Family business consultants, in this regard, can be extremely useful, understanding as they do both family dynamics and related substantive issues, including the fact that family business conflicts rarely involve simply the particular dispute at hand. When stakeholders have grown up in a family business and see their role in it as an integral part of who they are and their place in the world, they often go to great lengths to advance their personal interests. So helping stakeholders deal with such unique types of conflict is a specialised skill. Not just any outside consultant will do.
Managing non-economic interests
In a family-controlled business, the boardroom is certainly the place to discuss shareholder interests that go beyond corporate performance and distribution policy. Family employment policy, corporate values and other issues important to the family need to be addressed and considered, as well as brought to the board in an organised manner with assurance that the family is aligned around these issues.
Forging alignment around these non-economic interests is the job of the family council, a place where all stakeholders – not just shareholders – will have a voice. Next-generation leaders, for example, who one day will become significant shareholders, can find a voice in a family council, as will all other family stakeholders affected by the company. The family council thus provides an organised and productive way of channelling feedback to company leadership. Without such a communication conduit, stakeholders can become disgruntled and adopt less productive means of being heard.
Developing the corporate vision
Corporate vision should emanate from company owners. Family shareholders are often not experts in their company’s industry and may not even be experienced in business. The company board can provide guidance and information but decisions about what the company should be are the owners’ responsibility.
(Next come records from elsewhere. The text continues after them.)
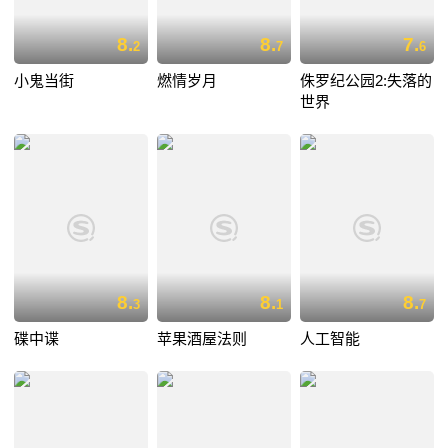
8.
8.
7.
2
7
6
小鬼当街
燃情岁月
侏罗纪公园2:失落的
世界
8.
8.
8.
3
1
7
碟中谍
苹果酒屋法则
人工智能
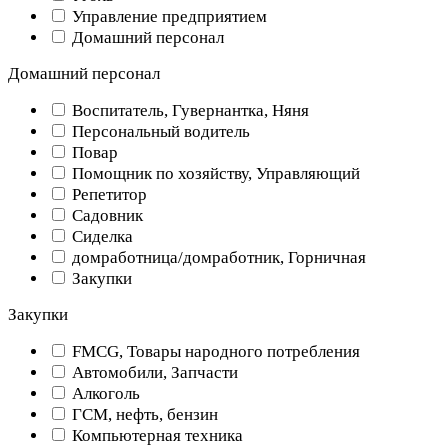
Управление предприятием
Домашний персонал
Домашний персонал
Воспитатель, Гувернантка, Няня
Персональный водитель
Повар
Помощник по хозяйству, Управляющий
Репетитор
Садовник
Сиделка
домработница/домработник, Горничная
Закупки
Закупки
FMCG, Товары народного потребления
Автомобили, Запчасти
Алкоголь
ГСМ, нефть, бензин
Компьютерная техника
If a board disagrees with the vision of its shareholders, the shareholders would likely select new board members.
Therefore, an organised way for owners and their board to communicate about options and information is required. Thoughtful shareholder communication and meetings are useful, as is a process for ownership to clearly articulate what it wants from the shared enterprise. For large shareholder groups, owner’s councils can be an excellent vehicle for discussing and communicating corporate vision to the board after consensus has been reached.
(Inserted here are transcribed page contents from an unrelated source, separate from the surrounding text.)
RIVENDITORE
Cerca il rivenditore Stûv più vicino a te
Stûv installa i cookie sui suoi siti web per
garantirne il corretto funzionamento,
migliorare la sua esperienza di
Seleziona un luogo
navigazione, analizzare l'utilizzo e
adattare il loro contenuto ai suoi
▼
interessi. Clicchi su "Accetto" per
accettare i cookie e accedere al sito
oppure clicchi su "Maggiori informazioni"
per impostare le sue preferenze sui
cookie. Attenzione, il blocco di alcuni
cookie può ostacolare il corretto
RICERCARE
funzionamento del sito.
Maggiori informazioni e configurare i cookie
This is a notably different process than for a non-family controlled company. When there are many independent shareholders, as in a public company, vision is typically set by the board and management together. And, because shareholding is fluid, shareholders can opt-in or opt-out of that vision by buying or selling their stock. But because family business shares are less fungible, owners must find this alignment within their group in order to select and direct the right board that will help them achieve their vision.
Robust corporate governance, operating in concert with well-crafted family governance structures, can enable a family enterprise to leverage the benefits of family control and leadership. Truly successful family companies have engaged owners that understand their roles and the structures that connect them, understanding that their ‘stakeholder’ group is broader than their ‘shareholder’ group and that their voices also matter. Most importantly, such companies understand that family business systems have a high potential for conflict ‘built in’ so they must avail themselves of all needed resources that will enable them to manage conflicts well and thus succeed as an enterprise.